Un-Chartered waters

When this Labour administration came into government in 1999 it did so with firm views on the differences between commercial and public broadcasting.

This led to the introduction in 2003 of the broadcasting Charter as a means to shore up local programming and "uncommercial" content considered culturally, socially or historically important.

TVNZ was to operate a dual mandate.

It was required to make market returns to the Government in the fiercely competive ratings-driven commercial environment, but it would be expected to make and screen Charter programmes.

For this, it would receive an annual hand-out in the region of $15 million - in addition to the contestable funds already allocated to New Zealand on Air for local content.

There are those who have long said that such a system was doomed to failure - that the two aims were so incompatible it could only end in tears.

Among them was former CEO Ian Fraser.

End in tears it has.

Whatever is to be made of the National Party's new broadcasting "policy", it has to be said that in the nine years it has had to get public broadcasting policy right, Labour-led administrations have singularly failed to do so.

It is a failure that ought to weigh heavily upon the Government because, in the event of a National Party victory at the elections later this year, the invitation is there for that party to "sort it out". In its policy statement released last week, National intimated that it intends to do just that.

Whether or not the public of New Zealand should be grateful must, for the moment, remain largely a matter of conjecture.

The policy is at best sketchy and invites more questions than it answers.

However, it does point to one or two unambiguous directives.

The first of these, perhaps more profound in its implications than in its impact, is that TVNZ will be freed from its Charter shackles. The $15 million alotted to it specifically for its charter programming will go into the contestable New Zealand on Air fund for local programming - available to a range of independent producers.

Critics have pointed out that this can only mean a reduction of an already sparse complement of "blue-chip" Charter material - the high-cost documentaries, history series, and arts programmes.

And that eventually, in effect, the "State" broadcaster would become another commercial channel like any other.

They also argue that with a less stringent mandate, more of the contestable funding will find its way on to the screens in the form of low-cost local content of the "reality TV" variety.

Others maintain that the funds will still be there for the same sorts of programmes, only TVNZ will no longer have preferential access to it.

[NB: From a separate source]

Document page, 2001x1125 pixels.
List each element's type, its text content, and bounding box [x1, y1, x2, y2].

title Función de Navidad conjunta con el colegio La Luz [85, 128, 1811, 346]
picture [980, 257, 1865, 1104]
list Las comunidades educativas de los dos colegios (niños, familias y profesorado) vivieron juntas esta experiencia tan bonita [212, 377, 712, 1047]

So under National's policy it is a little unclear in what way this State asset will remain a public broadcaster - and exactly how the free-to-air digital channels TVNZ 6 and 7, with their predominance of local content, will be funded when the currently allocated money - $79 million - runs out in 2012; and, that being the case, why the company should remain in public ownership at all.

Given the paucity of detail in the policy, opponents, including Broadcasting Minister Trevor Mallard, have been able to revive the spectre of a lean commercially driven TVNZ being fattened up for eventual sale.

The second directive that might sound warning bells for those who like their radio waves unadorned by the jingle of cash registers is the "regular publication of rating/audience/household penetration data for any broadcasting entity receiving state funding".

This may be harmless enough, but, again, in the absence of any qualifying explanation, inferences, rightly or wrongly, may be drawn: public radio - that is to say Radio New Zealand - could be held to account against the sort of ratings and audience share it receives.

And the fear must be that commercial models will be used to evaluate performance.

Of course, the very point of public radio is that it should operate free of such considerations across a spectrum of genres and programmes that are ignored as uneconomic by commercial radio.

Certainly, it is in the medium of radio that arguably the starkest differences between commercial and public imperatives emerge.

For few of the core activities of Radio New Zealand - documentaries, classical music, current affairs, in-depth interviews, and the magazine formats of shows such as those presided over by Kim Hill, Chris Laidlaw, Kathryn Ryan and Jim Mora - would survive under the fiscal ruler of the market.

But many would argue they constitute the very heart of public broadcasting and, as such, perform a vital role in sustaining the nation's intellectual and cultural capital.